Calculate a correlogram for each plot. Describe the behavior of Moran’s I for each plot.
a: Set up the data
cor_037 <- subset(canopyheight, plotID=="HARV_037")
cor_043 <- subset(canopyheight, plotID=="HARV_043")
cor_046 <- subset(canopyheight, plotID=="HARV_046")
cor_047 <- subset(canopyheight, plotID=="HARV_047")
#037
X_037 <- st_coordinates(cor_037)[,1]
Y_037 <- st_coordinates(cor_037)[,2]
CH_037 <- cor_037$chm
#043
X_043 <- st_coordinates(cor_043)[,1]
Y_043 <- st_coordinates(cor_043)[,2]
CH_043 <- cor_043$chm
#046
X_046 <- st_coordinates(cor_046)[,1]
Y_046 <- st_coordinates(cor_046)[,2]
CH_046 <- cor_046$chm
#047
X_047 <- st_coordinates(cor_047)[,1]
Y_047 <- st_coordinates(cor_047)[,2]
CH_047 <- cor_047$chmb: Calculate max distance
## [1] 26
## [1] 26.33333
c: Plot the correlogram for continuous data & describe the plots (Fig. 14 caption)
# 037
I_037 <- spline.correlog(x=X_037, y=Y_037, z=CH_037,
resamp=100, xmax=40, quiet=TRUE)
# 043
I_043 <- spline.correlog(x=X_043, y=Y_043, z=CH_043,
resamp=100, xmax=40, quiet=TRUE)
# 046
I_046 <- spline.correlog(x=X_046, y=Y_046, z=CH_046,
resamp=100, xmax=40, quiet=TRUE)
# 047
I_047 <- spline.correlog(x=X_047, y=Y_047, z=CH_047,
resamp=100, xmax=40, quiet=TRUE)
par(mfrow=c(2, 2))
plot(I_037, main="A. 37 Moran's I")
plot(I_043, main="B. 43 Moran's I")
plot(I_046, main="A. 46 Moran's I")
plot(I_047, main="A. 47 Moran's I")Figure 14: Moran’s I spatial correlogram of canopy height for Harvard tree plots. There seems to be strong spatial autocorrelations up to 5 m for plots A & B but this drops off rapidly after 5 m. The spatial autocorrelation is strong for plots C & D at close distances but the correlation drops much less rapidly that those for the evergreen trees (A & B). It is not surprising that the plots with similar tree structure are identical in their correlogram outputs. Plots 37 & 46 (A & C) are very close in proximity to one another and it is surprising that they are not more similar in canopy height, suggesting that tree composition can also change rapidly, speculatively due to elevation and cardinal direction of the plots.
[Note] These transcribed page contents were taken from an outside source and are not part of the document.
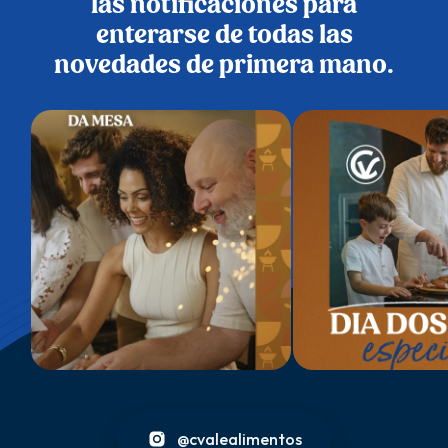
las notificaciones para
enterarse de todas las
novedades de primera mano.
@cvalealimentos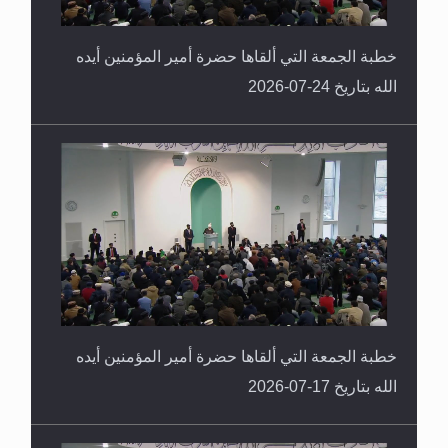
خطبة الجمعة التي ألقاها حضرة أمير المؤمنين أيده
الله بتاريخ 24-07-2026
خطبة الجمعة التي ألقاها حضرة أمير المؤمنين أيده
الله بتاريخ 17-07-2026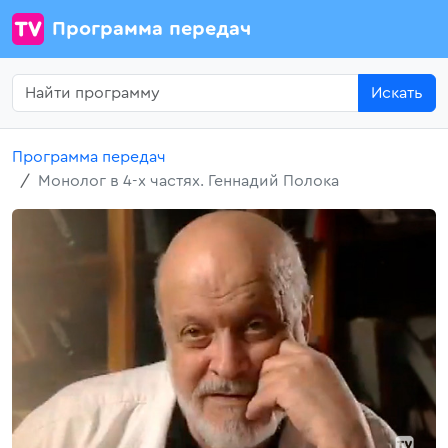
Программа передач
Искать
Программа передач
Монолог в 4-х частях. Геннадий Полока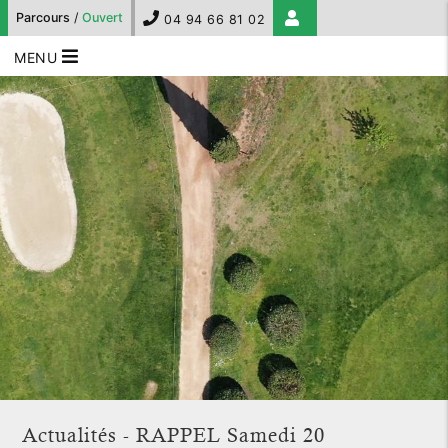
Parcours
/
Ouvert
04 94 66 81 02
MENU
Actualités - RAPPEL Samedi 20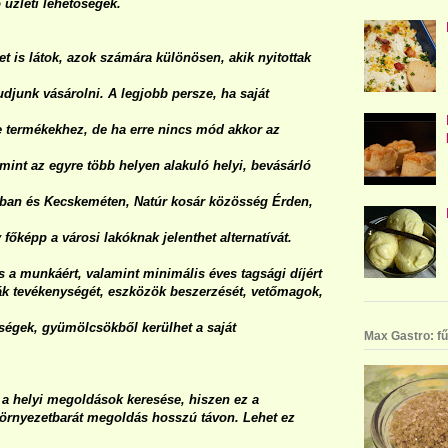
 üzleti lehetőségek.
 is látok, azok számára különösen, akik nyitottak
udjunk vásárolni. A legjobb persze, ha saját
 e termékekhez, de ha erre nincs mód akkor az
mint az egyre több helyen alakuló helyi, bevásárló
osban és Kecskeméten, Natúr kosár közösség Érden,
 főképp a városi lakóknak jelenthet alternatívát.
s a munkáért, valamint minimális éves tagsági díjért
ák tevékenységét, eszközök beszerzését, vetőmagok,
dségek, gyümölcsökből kerülhet a saját
Max Gastro: fű
 a helyi megoldások keresése, hiszen ez a
környezetbarát megoldás hosszú távon. Lehet ez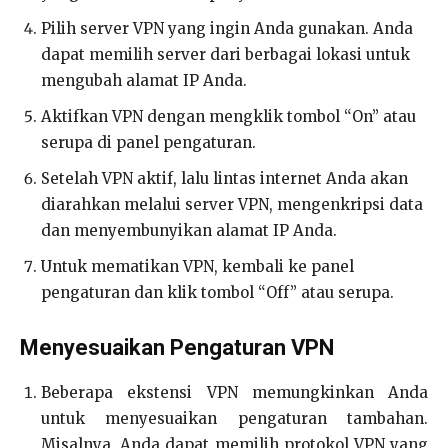
Pilih server VPN yang ingin Anda gunakan. Anda
dapat memilih server dari berbagai lokasi untuk
mengubah alamat IP Anda.
Aktifkan VPN dengan mengklik tombol “On” atau
serupa di panel pengaturan.
Setelah VPN aktif, lalu lintas internet Anda akan
diarahkan melalui server VPN, mengenkripsi data
dan menyembunyikan alamat IP Anda.
Untuk mematikan VPN, kembali ke panel
pengaturan dan klik tombol “Off” atau serupa.
Menyesuaikan Pengaturan VPN
Beberapa ekstensi VPN memungkinkan Anda
untuk menyesuaikan pengaturan tambahan.
Misalnya, Anda dapat memilih protokol VPN yang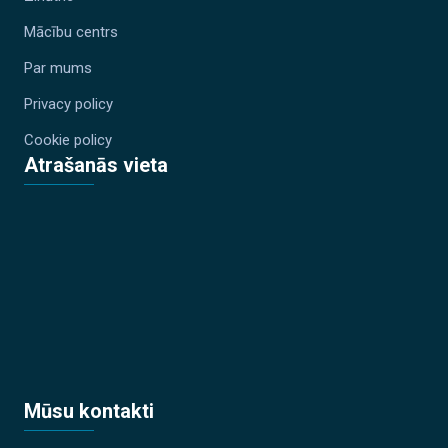
Mācību centrs
Par mums
Privacy policy
Cookie policy
Atrašanās vieta
Mūsu kontakti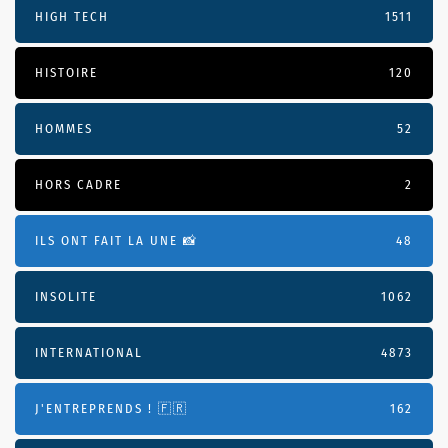
HIGH TECH
1511
HISTOIRE
120
HOMMES
52
HORS CADRE
2
ILS ONT FAIT LA UNE 📸
48
INSOLITE
1062
INTERNATIONAL
4873
J'ENTREPRENDS ! 🇫🇷
162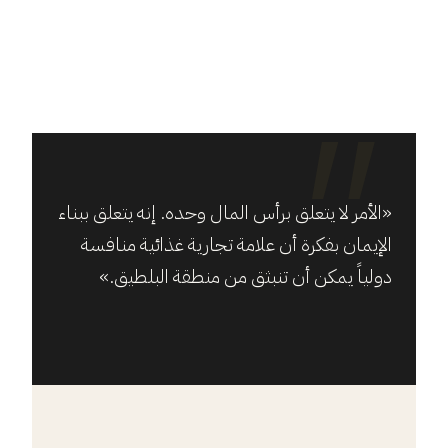
«الأمر لا يتعلق برأس المال وحده. إنه يتعلق ببناء
الإيمان بفكرة أن علامة تجارية غذائية منافسة
دولياً يمكن أن تنبثق من منطقة البلطيق.»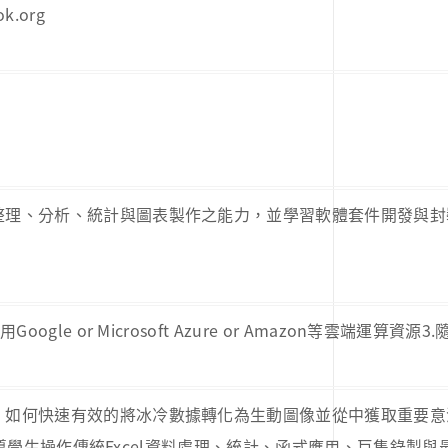
ok.org
整理、分析、統計與圖表製作之能力，並學習軟體套件開發與封
gle or Microsoft Azure or Amazon等雲端
。如何快速有效的將冰冷數據轉化為生動圖像並從中獲取重要意
例，教導學生操作傳統Excel資料處理、統計、函式應用、巨集錄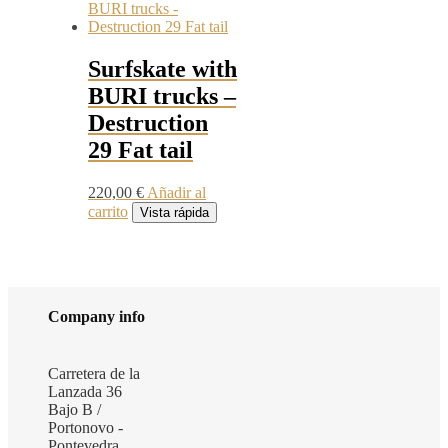
Surfskate with
BURI trucks –
Destruction
29 Fat tail
220,00
€
Añadir al
carrito
Vista rápida
Company info
Carretera de la
Lanzada 36
Bajo B /
Portonovo -
Pontevedra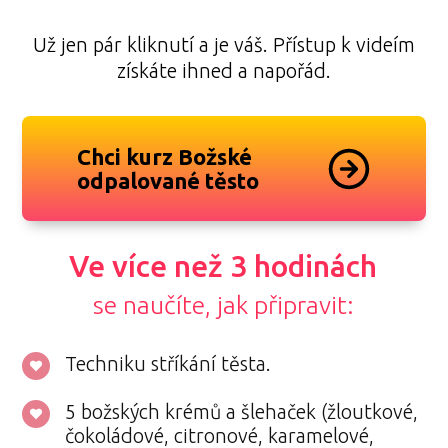
Už jen pár kliknutí a je váš. Přístup k videím
získáte ihned a napořád.
Chci kurz Božské
odpalované těsto
Ve více než 3 hodinách
se naučíte, jak připravit:
Techniku stříkání těsta.
5 božských krémů a šlehaček (žloutkové,
čokoládové, citronové, karamelové,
Speculate about how spatial autocorrelation is linked to the characteristic scale of the two different forest types. Backing up any wild speculation with the literature is encouraged.
Crown shapes and canopy height of both evergreen and deciduous forests likely influence spatial autocorrelation patterns in these plots. Evergreen forests likely show stronger spatial autocorrelation at smaller scales (Fig. 14A & B) because they have denser canopies, while deciduous forests seem to only show spatial autocorrelation at larger scales because they have broader, open canopies (Fig. 14C & D), though there are likley other factors influencing this as well. This speculation is supported by each of the provided paper readings in our midterm, which all suggest that the relationship between organismal characteristics and spatial autocorrelation is very complex and influenced by a range of things including species composition, canopy structure, sex, scale, and environmental conditions.